Below is a listing. Quote from it, exactly, the lines from the one containing "right shoulder: (940, 445)" down to the one containing "left knee: (228, 568)", both ends included, and nothing else.

#### Data supplied

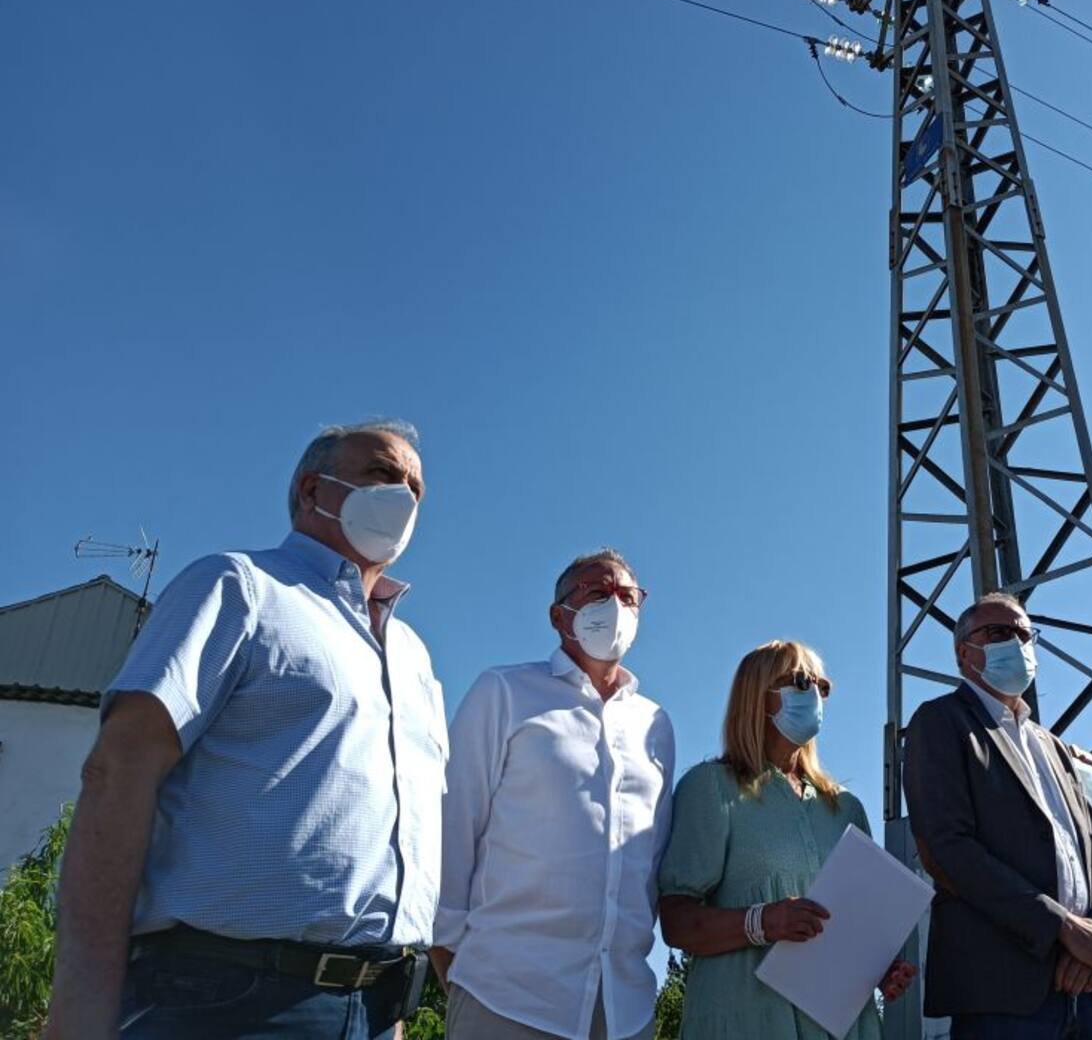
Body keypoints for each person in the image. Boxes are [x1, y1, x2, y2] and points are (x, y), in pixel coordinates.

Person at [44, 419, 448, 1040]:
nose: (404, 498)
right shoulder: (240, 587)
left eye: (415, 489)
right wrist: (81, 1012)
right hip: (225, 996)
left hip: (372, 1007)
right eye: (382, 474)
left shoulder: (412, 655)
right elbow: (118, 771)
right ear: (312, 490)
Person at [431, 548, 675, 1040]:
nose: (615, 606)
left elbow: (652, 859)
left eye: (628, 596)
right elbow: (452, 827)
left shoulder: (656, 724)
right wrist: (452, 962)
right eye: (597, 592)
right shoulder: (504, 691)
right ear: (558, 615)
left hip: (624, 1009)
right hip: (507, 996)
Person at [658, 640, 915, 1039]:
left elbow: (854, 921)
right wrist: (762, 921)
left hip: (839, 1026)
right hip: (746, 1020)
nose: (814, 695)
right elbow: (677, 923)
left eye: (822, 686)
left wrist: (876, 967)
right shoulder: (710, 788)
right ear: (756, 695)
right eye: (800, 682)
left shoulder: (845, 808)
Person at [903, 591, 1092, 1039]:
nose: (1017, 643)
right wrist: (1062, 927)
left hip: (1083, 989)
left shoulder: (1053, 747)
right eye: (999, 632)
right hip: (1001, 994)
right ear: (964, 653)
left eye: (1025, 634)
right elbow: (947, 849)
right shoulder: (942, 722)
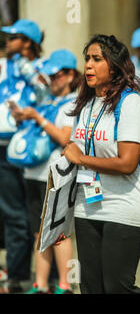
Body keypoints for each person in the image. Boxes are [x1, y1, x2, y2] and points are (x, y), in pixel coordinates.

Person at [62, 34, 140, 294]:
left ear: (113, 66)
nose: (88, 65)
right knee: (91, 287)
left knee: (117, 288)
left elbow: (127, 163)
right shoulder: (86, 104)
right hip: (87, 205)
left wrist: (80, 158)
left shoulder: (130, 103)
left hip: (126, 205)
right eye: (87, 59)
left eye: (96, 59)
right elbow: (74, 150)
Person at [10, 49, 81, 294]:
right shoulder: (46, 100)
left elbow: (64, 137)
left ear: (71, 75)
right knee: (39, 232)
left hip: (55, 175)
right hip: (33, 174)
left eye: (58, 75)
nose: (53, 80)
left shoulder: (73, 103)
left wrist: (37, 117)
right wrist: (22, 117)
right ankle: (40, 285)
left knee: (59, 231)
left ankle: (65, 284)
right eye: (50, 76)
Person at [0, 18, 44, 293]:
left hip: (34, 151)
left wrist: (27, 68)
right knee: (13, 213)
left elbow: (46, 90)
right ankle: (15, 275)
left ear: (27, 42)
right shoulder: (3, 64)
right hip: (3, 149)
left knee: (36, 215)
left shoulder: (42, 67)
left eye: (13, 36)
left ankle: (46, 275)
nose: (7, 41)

########
#### Data supplied

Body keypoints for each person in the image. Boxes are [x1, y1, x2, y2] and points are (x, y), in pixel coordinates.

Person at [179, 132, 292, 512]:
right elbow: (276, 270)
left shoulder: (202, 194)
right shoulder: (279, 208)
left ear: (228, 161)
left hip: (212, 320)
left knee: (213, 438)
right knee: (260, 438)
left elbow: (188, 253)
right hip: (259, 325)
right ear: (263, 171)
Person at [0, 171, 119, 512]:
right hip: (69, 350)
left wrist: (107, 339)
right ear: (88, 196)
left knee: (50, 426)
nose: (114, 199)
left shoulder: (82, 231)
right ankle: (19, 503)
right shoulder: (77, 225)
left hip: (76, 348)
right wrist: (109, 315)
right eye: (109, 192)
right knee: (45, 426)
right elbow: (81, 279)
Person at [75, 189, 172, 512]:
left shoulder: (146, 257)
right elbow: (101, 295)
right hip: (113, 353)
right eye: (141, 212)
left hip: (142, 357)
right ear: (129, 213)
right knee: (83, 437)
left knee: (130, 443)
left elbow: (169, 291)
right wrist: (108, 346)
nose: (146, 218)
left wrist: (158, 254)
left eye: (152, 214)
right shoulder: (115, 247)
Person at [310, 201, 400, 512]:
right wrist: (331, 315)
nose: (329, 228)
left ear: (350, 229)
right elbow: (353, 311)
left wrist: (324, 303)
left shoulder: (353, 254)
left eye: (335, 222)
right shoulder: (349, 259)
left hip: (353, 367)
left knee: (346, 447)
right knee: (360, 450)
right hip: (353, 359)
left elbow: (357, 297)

########
#### Data supplied

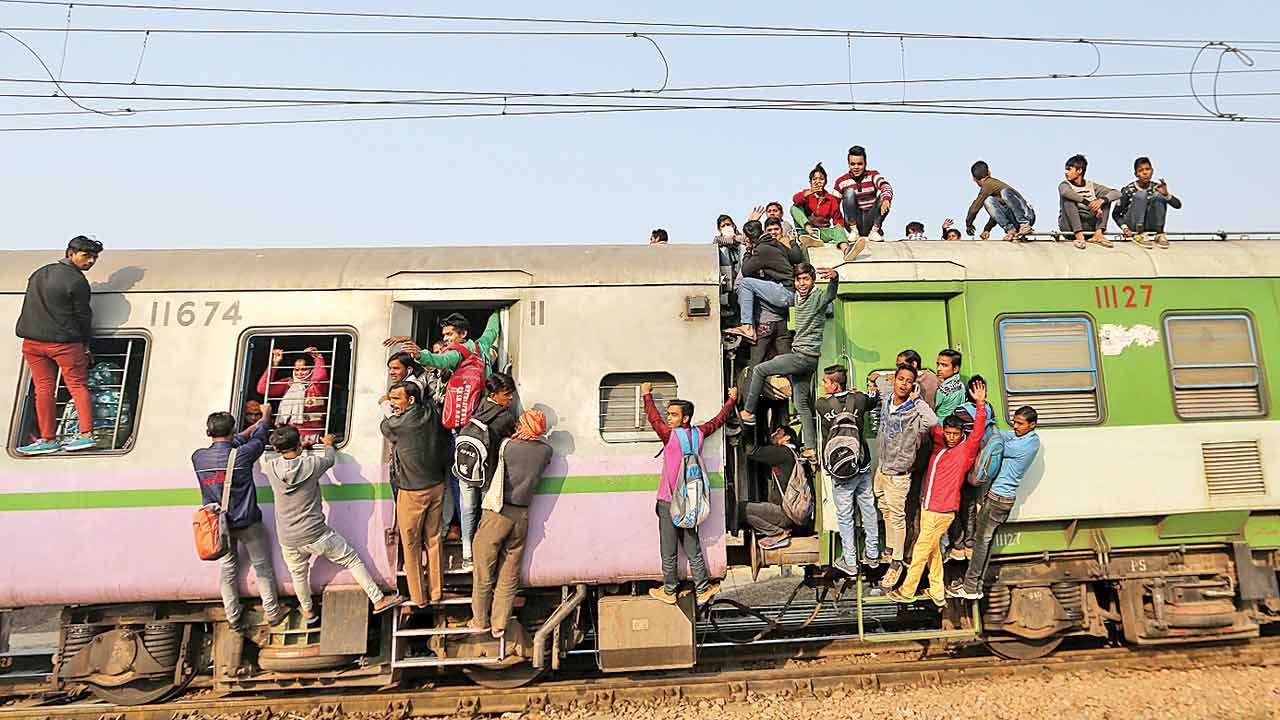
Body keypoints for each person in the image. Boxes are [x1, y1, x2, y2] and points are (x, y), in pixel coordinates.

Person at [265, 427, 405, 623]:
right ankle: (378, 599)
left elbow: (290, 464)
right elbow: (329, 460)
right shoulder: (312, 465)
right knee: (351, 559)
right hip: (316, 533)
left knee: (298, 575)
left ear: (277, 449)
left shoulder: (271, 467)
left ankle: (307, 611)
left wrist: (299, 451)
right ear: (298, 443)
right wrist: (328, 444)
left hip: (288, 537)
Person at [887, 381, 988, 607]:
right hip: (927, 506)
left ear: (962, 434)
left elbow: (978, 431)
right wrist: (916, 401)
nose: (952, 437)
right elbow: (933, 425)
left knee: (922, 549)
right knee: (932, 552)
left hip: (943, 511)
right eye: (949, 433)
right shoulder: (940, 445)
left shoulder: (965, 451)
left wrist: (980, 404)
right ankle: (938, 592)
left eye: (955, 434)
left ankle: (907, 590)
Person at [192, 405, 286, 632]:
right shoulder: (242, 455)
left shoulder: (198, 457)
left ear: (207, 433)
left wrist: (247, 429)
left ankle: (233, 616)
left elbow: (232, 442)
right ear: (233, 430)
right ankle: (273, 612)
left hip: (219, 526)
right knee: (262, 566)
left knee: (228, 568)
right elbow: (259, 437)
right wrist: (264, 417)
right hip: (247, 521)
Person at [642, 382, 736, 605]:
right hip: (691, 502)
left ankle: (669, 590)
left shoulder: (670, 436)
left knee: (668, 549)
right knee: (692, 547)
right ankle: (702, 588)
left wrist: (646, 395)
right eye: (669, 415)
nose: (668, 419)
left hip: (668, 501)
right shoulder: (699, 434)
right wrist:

########

**Reply to the task:**
right shoulder: (940, 445)
left shoulder: (965, 451)
left wrist: (980, 404)
right ankle: (938, 592)
left eye: (955, 434)
left ankle: (907, 590)
Person at [192, 405, 286, 632]:
right shoulder: (242, 455)
left shoulder: (198, 457)
left ear: (207, 433)
left wrist: (247, 429)
left ankle: (233, 616)
left elbow: (232, 442)
right ear: (233, 430)
right ankle: (273, 612)
left hip: (219, 526)
right knee: (262, 566)
left knee: (228, 568)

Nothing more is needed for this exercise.